(509f) Can We Increase Flux by Patterning the Surface of a Gas Separation Membrane?

Hydrogen flux through thin palladium and palladium-copper membranes, either foils or deposited onto ceramic supports, is increased after exposing the membranes to air at temperatures above 350 ^oC. It is unlikely that oxidative cleaning of surface carbon is the sole cause of the increased hydrogen flux since multiple air exposures can produce new larger, steady-state pure gas H₂ fluxes. Recent electron microscopy and atomic force microscopy studies have shown that the increased hydrogen flux occurs coincidentally with increasing surface roughness.
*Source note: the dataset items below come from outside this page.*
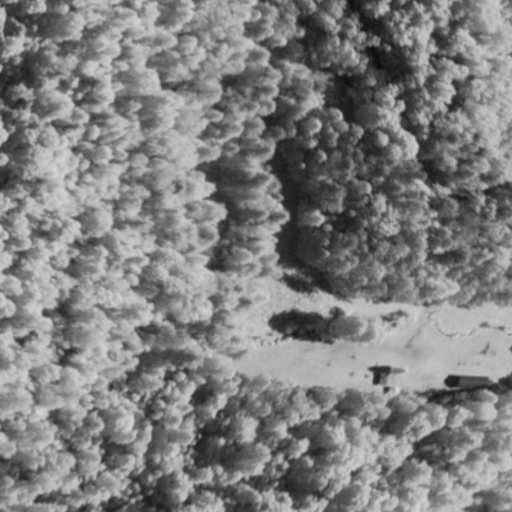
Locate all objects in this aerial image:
road: (230, 30)
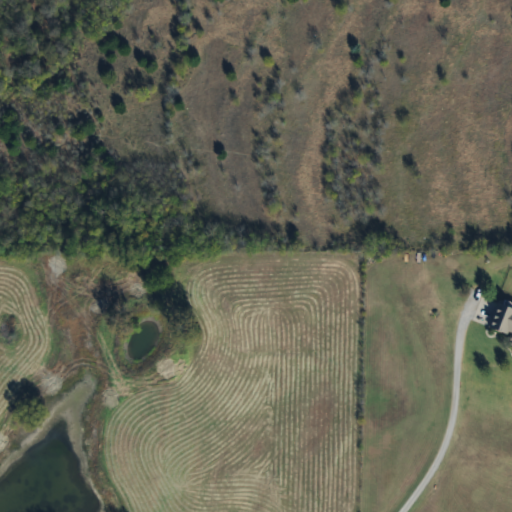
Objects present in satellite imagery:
building: (501, 319)
road: (451, 416)
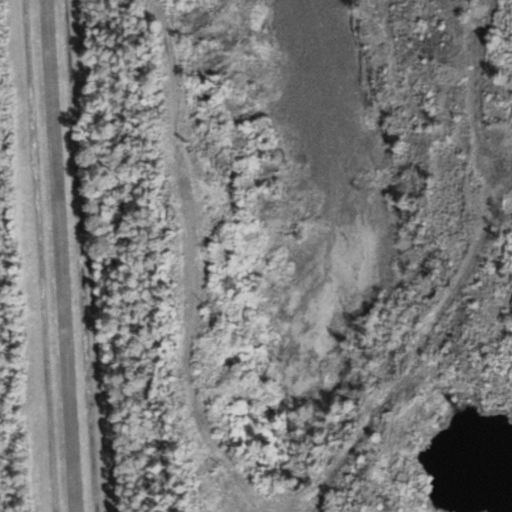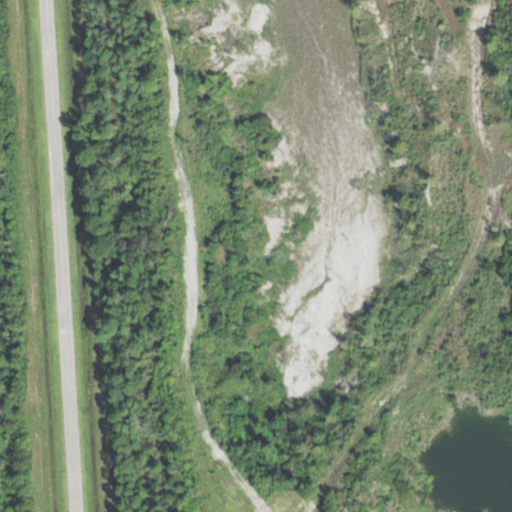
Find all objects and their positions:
quarry: (330, 252)
road: (59, 255)
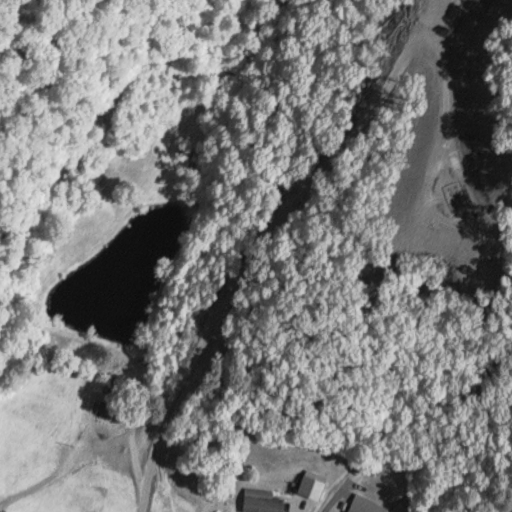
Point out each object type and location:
building: (308, 486)
building: (259, 501)
building: (363, 505)
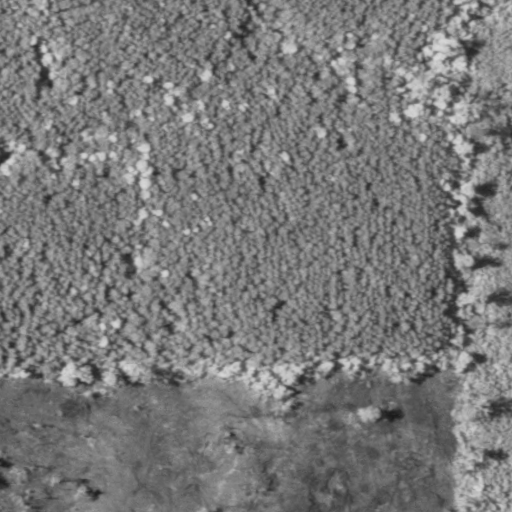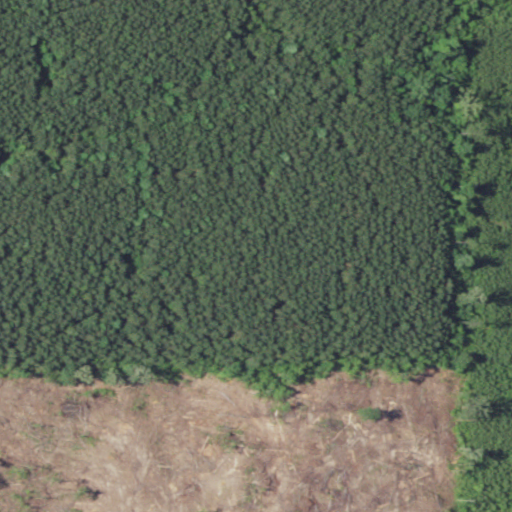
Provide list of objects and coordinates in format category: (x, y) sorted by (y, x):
road: (58, 427)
Significantly though, the surface area increase of the roughened surface was insufficient to explain the increase in steady-state hydrogen flux for the Pd alloy composite membranes. An alternative explanation is that hydrogen flux through the thin regions of the roughened membrane could be disproportionately larger than expected due to two-dimensional diffusion. Thus, a mathematical model was developed to examine whether two-dimensional diffusion through a roughened membrane could explain the observations. Preliminary computations have shown that increasing surface roughness can increase membrane flux by more than would be expected from the increased area alone. These modeling results suggest that improved membrane performance might be achieved by appropriately patterning the surface.